Sure the wages and other benefits need adjusting, but why should an honest lifetime's work not reward one with some security and decent health care? I don't care what people say about foreign car workers and southern plants. Ask those workers who they'd rather work for. The real issue here is poor management and a lack of foresight that goes back 30 years (if not 50). Don't blame the workers.
They were leaning on the gas as we headed for the cliff and now that we're dangling over the edge, they're pulling back our fingers. In the parlance of one governor at least, these are some committed motherfu*$#rs. Still, as you noted Andrew, the Bush administration did the responsible thing here, which could be taken as the worst of all possible developments: the end must truly be neigh!
What I saw GM do was pre-sell a bunch of business with 6 year, no interest, loans. What that gave them was a bubble, a slump on the downside, and an ongoing interest cost.
How many low down, zero interest, loans do you suppose are defaulting right now?
Management and the unions built themselves into a catch-22. If that wasn't true, they would have had (a) genuine profits, (b) a sustainable model, and (c) growing market share, before the credit crisis.
And free health care. Nationalize all their pensions and increase the social security tax to pay for it. And increase the retirement age of everyone currently working by 5 years to ensure they stay working long enough to pay for the pensioners now. I'm sure there's still some employed middle class people who would happily pay for it.
If auto companies are such a strategic asset then we should be willing to pay whatever it takes to keep it running. I'd be fine with that. I'll just emigrate.

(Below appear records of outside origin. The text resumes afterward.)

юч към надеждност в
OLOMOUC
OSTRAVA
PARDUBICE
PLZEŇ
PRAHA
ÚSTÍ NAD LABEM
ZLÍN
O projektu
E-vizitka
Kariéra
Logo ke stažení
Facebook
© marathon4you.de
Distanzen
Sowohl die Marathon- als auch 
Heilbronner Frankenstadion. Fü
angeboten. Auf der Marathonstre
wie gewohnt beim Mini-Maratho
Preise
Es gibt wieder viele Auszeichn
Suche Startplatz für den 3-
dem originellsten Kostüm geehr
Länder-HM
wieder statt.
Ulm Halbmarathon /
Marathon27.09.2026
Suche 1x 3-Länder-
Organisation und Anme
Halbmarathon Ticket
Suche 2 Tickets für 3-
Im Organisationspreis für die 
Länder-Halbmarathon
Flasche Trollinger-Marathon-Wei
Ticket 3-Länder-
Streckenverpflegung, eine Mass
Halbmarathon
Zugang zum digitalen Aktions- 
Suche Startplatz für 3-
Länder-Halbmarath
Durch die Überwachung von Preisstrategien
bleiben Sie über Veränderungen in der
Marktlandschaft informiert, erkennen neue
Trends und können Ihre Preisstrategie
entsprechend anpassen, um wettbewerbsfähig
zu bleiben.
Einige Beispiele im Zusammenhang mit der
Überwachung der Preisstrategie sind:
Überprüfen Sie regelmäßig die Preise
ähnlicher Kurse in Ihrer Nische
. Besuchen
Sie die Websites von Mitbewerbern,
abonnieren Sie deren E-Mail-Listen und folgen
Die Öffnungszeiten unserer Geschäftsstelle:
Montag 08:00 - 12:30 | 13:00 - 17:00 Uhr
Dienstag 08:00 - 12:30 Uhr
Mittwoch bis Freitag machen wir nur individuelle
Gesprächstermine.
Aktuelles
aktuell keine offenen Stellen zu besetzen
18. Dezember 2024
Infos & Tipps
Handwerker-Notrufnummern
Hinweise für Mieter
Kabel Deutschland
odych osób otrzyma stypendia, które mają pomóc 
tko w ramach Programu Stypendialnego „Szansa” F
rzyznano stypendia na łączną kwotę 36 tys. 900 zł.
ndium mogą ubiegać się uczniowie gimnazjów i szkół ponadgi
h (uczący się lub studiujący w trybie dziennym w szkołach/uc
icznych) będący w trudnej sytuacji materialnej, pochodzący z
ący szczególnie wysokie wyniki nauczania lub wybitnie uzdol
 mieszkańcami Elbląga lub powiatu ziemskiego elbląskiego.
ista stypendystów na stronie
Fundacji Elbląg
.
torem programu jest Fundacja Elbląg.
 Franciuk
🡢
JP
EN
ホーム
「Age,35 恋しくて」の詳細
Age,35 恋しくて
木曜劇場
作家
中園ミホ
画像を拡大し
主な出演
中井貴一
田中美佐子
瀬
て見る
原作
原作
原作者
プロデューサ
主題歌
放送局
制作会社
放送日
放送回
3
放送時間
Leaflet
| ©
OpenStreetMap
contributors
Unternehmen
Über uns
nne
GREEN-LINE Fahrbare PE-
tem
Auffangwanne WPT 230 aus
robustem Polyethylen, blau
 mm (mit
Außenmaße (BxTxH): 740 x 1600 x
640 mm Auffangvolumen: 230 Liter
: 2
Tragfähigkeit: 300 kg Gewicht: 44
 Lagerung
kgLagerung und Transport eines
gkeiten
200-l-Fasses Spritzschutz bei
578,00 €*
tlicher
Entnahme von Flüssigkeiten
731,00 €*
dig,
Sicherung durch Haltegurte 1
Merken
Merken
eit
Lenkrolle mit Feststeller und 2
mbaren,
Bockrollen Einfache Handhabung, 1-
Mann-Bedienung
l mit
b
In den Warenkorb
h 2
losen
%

One question I've always had was this: GM is a publicly traded company. Why hasn't the UAW started buying a controlling share? Why don't they do a more orderly, US-flavored version of this:
http://www.newstatesman.com/south-america/2007/08/argentina-workers-movement
The UAW was willing to make concessions, the Repubs weren't willing to compromise on anything. The UAW was willing to drop their salaries to those of non-union auto workers, but they wanted to do it a little more gradually than the repubs wanted so the repubs said, as they always do, "My way or the highway" and "I got mine, lets watch the world burn".
@bearpaw1
Just the union employees. Not management, not suppliers, not dealers.
@odograph
You might want to check what the unions were willing to give up before you run your mouth. They gave the republicans what they wanted, but wanted to do it a little more gradually.